__What is expected__.
According to the footnotes, what were the main reasons for non-participation in the survey?

↵6 An extended practical description of the application of the spatial expansion method in hedonic pricing studies as proposed by Cameron (2006) can be found in Section 3 in the working paper version (Cameron 2003).
↵7 Longitudinal and latitudinal distance differences are based on (x,y) coordinates in decimal degrees, and a conversion factor is used to express these distances in kilometers (see Cameron 2003). Unlike Cameron (2006), we keep distance based on the road network for the main distance- decay effect of the variable Dist, and only the longitudinal and latitudinal distance differences are expressed in Euclidean (straight line) distances. We also do not convert these distance differences into trigonometric terms.
↵8 The number of alternatives in the CE was, after pretesting, set to three to limit the cognitive burden of having to choose between too many different sites.
↵9 This is a typical response rate for Dutch valuation studies based on face-to-face interviews (Brouwer 2006). The main reasons for non-participation were lack of time and unwillingness to participate in surveys in general. There was no opportunity for further investigation of nonresponse bias. The introductory text of the survey was neutral and unrelated to environmental issues and the sample was representative, and therefore we have no reason to believe that any particular subgroup in society is under or over-represented in our sample.

[Images with pose keypoints]
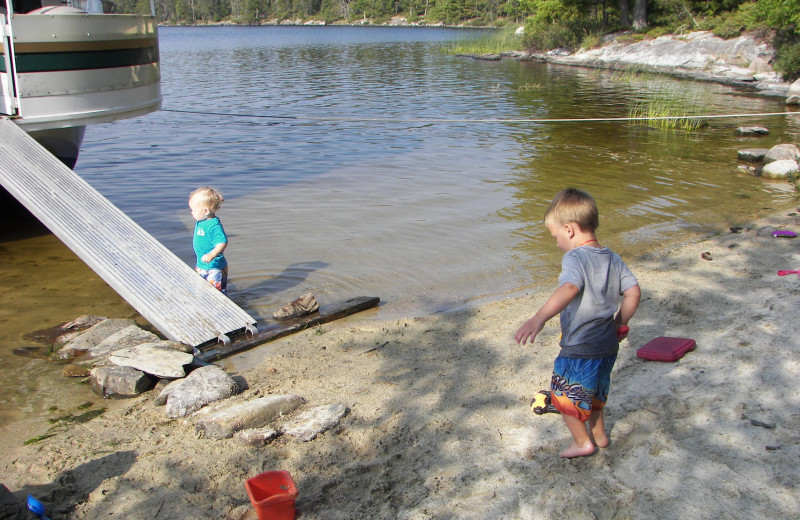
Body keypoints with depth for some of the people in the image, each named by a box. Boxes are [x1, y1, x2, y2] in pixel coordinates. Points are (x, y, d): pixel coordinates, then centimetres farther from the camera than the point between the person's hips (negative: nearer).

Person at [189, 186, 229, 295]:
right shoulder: (200, 222, 5)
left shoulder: (214, 226, -25)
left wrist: (211, 255, -44)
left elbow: (222, 243, -32)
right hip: (201, 265, 10)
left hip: (214, 267, -10)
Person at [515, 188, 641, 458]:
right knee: (594, 392, 29)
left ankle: (583, 441, 24)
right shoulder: (613, 259, 4)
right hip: (608, 345, 8)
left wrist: (538, 318, -51)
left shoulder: (575, 258, -20)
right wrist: (619, 325, 13)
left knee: (564, 395, 14)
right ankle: (599, 434, 44)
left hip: (579, 349, -8)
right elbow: (633, 292, 2)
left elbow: (569, 289, -38)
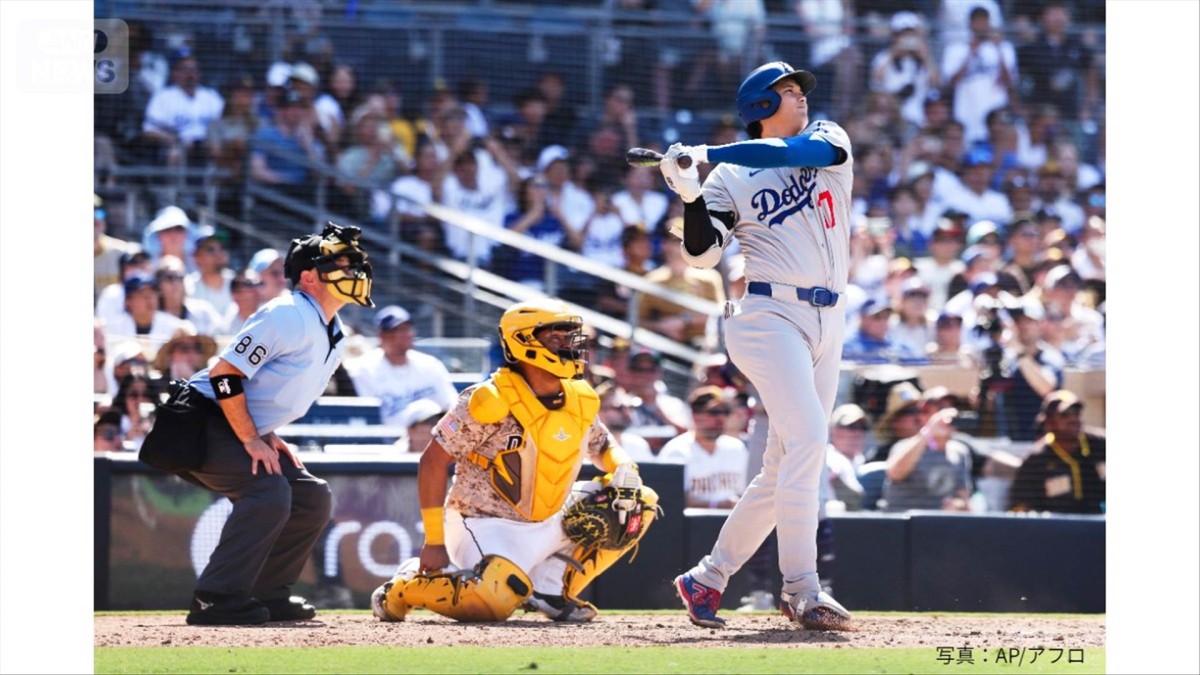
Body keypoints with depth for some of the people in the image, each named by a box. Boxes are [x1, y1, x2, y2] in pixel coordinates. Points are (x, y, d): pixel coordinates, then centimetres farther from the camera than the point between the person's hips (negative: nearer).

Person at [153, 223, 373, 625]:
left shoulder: (335, 336, 10)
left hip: (249, 433, 10)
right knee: (269, 490, -26)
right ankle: (216, 599, -28)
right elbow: (224, 373, -24)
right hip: (203, 422, -10)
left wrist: (270, 436, 7)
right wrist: (252, 440, -22)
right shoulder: (289, 317, -20)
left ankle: (267, 593, 10)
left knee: (313, 497, 5)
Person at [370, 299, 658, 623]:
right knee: (495, 602, -34)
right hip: (486, 525, -7)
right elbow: (432, 463, -16)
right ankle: (404, 588, -3)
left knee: (638, 504, -1)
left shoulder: (580, 401, 1)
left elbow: (605, 448, 19)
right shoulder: (490, 401, -19)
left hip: (548, 524, 7)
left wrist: (624, 472, -7)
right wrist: (434, 543, -18)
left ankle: (550, 588, 1)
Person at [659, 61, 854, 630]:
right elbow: (702, 253, -5)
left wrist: (711, 154, -16)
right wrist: (690, 195, -20)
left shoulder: (827, 138, 13)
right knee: (806, 439, -22)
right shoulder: (732, 179, 5)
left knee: (782, 471, 6)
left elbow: (795, 152, -11)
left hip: (827, 325, 5)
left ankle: (707, 579, 18)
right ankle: (801, 591, -26)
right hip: (771, 316, -5)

__Answer box__.
Lack of time and unwillingness to participate in surveys in general.